# Pen Storage Gone Wild



## IPD_Mr (May 22, 2012)

Introducing the IPD vintage fountain pen locker. This Hamilton type cabinet is about 100 years old and has all the original drawers and hardware. 27" wide x 20" deep and 53" tall with 20 drawers. This should hold about 1000 pens.


----------



## LarryDNJR (May 22, 2012)

Very nice.

Any pics of the drawers open?


----------



## ashaw (May 22, 2012)

looks nice mike


----------



## gimpy (May 22, 2012)

That's great, how long till you fill it up


----------



## OKLAHOMAN (May 22, 2012)

Mike you know my address, I'll even be a nice guy and split the shipping.


----------



## Dalecamino (May 22, 2012)

Finally!! :biggrin: It's a nice looking piece of furniture.


----------



## seriph (May 22, 2012)

Hey that is YUMMMMMMMMMY! It looks like a printer's type cabinet   -   is it something that's for sale somewhere or just a pic you came across?   I have its metre-wide big brother here, that I modified to house a lot of my stationery, pens and pen cases etc.

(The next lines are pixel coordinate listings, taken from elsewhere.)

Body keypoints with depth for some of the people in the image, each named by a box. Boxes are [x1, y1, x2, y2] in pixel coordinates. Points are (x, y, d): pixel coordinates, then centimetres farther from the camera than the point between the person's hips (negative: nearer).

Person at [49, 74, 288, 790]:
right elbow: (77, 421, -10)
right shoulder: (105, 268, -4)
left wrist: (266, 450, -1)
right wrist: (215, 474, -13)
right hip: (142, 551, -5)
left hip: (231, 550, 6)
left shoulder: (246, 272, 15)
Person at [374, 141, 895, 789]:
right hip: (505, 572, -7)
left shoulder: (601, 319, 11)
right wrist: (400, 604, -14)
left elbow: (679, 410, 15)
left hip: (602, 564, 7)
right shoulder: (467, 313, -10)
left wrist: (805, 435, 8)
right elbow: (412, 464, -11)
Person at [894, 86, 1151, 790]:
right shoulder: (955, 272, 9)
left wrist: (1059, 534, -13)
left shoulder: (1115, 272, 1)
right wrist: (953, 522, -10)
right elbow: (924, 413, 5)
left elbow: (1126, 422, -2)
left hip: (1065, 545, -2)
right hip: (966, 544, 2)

While I made (more than) a few mistakes making my storage cabinet, I am OK with the result   -   the next one will be better, if it ever gets made



The biggest mistake was that I should have made the compartments run front-to-back, not sideways to avoid rolling back and forth when opening and closing.

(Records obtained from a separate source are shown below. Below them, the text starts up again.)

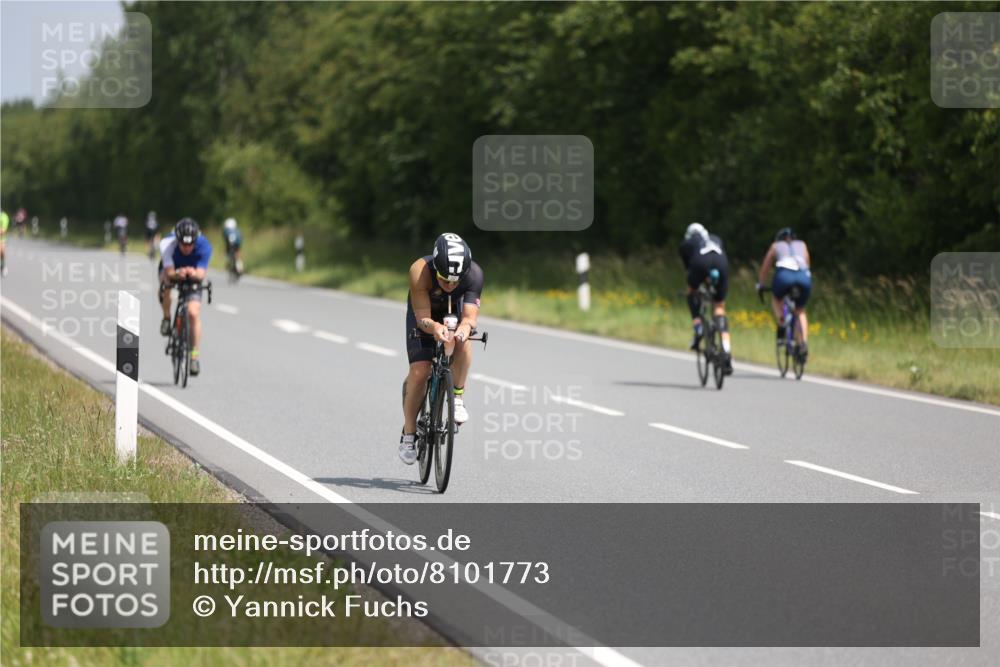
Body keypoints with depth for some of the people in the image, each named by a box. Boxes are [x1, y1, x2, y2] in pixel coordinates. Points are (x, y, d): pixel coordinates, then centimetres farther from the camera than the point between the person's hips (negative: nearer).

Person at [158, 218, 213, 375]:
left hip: (193, 279, 0)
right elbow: (169, 272, -41)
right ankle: (166, 318, -14)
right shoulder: (167, 244, -34)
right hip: (172, 271, 0)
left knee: (194, 313, -18)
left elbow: (201, 274, -39)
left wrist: (194, 274, -62)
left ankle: (195, 355, -5)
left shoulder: (204, 246, -32)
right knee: (165, 279, -36)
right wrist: (177, 274, -63)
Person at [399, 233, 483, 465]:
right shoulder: (420, 271, -38)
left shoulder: (474, 274, -34)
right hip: (424, 313, -1)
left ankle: (458, 399, -15)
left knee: (462, 344, -34)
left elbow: (469, 317, -37)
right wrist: (435, 328, -61)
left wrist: (462, 331, -60)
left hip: (454, 311, 1)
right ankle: (408, 435, -1)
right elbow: (423, 318, -38)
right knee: (419, 372, -16)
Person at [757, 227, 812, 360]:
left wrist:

Here it is in context of the rest of the cabinet  -  apologies to anyone who had already seen it


----------



## IPD_Mr (May 22, 2012)

LarryDNJR said:


> Very nice.
> 
> Any pics of the drawers open?


 
We will post more photos once we get the slotted display trays cut and installed.



gimpy said:


> That's great, how long till you fill it up


 
Once we get the display trays in, about an hour. 



OKLAHOMAN said:


> Mike you know my address, I'll even be a nice guy and split the shipping.


 
Thanks Roy for offering to pay half my shipping. I do have your address and the bill is in the mail! :biggrin:



dalecamino said:


> Finally!! :biggrin: It's a nice looking piece of furniture.


 
Yes Chuck and you know how much we are in to antiques, you have been to the shop.



seriph said:


> Hey that is YUMMMMMMMMMY! It looks like a printer's type cabinet - is it something that's for sale somewhere or just a pic you came across?


 
This is a Hamilton printer's cabinet and we just got it today.


----------



## IPD_Mr (May 27, 2012)

*New Pics*

Well someone asked for inside pics and we just got our trays in. The trays have to be cut and it is not an easy thing to do as you do not want to get anything on the velvet. Anyway here is the first drawer. Each drawer will hold 56 pens which makes this a 1176 pen cabinet.


----------



## Scott (May 27, 2012)

I love your pen cabinet!  I have way too many pens, but I could only fill up a drawer or two.  It looks like you like older pens.  I don't much use my older pens.  If I decide to get rid of them, should I drop you a note?   ;-)

Scott.


----------



## Dalecamino (May 27, 2012)

Real nice job on the trays. I think there are a couple of pens missing though.:biggrin:


----------



## dartman (May 28, 2012)

Looks nice.Where did you get the trays?I have a three drawer box I would like to do that to.


----------



## mbroberg (May 28, 2012)

I really like that!


----------



## avbill (May 28, 2012)

I do not have my glasses on!  so did I read that correctly Mike & Linda the first 1156 people that email you get.......


----------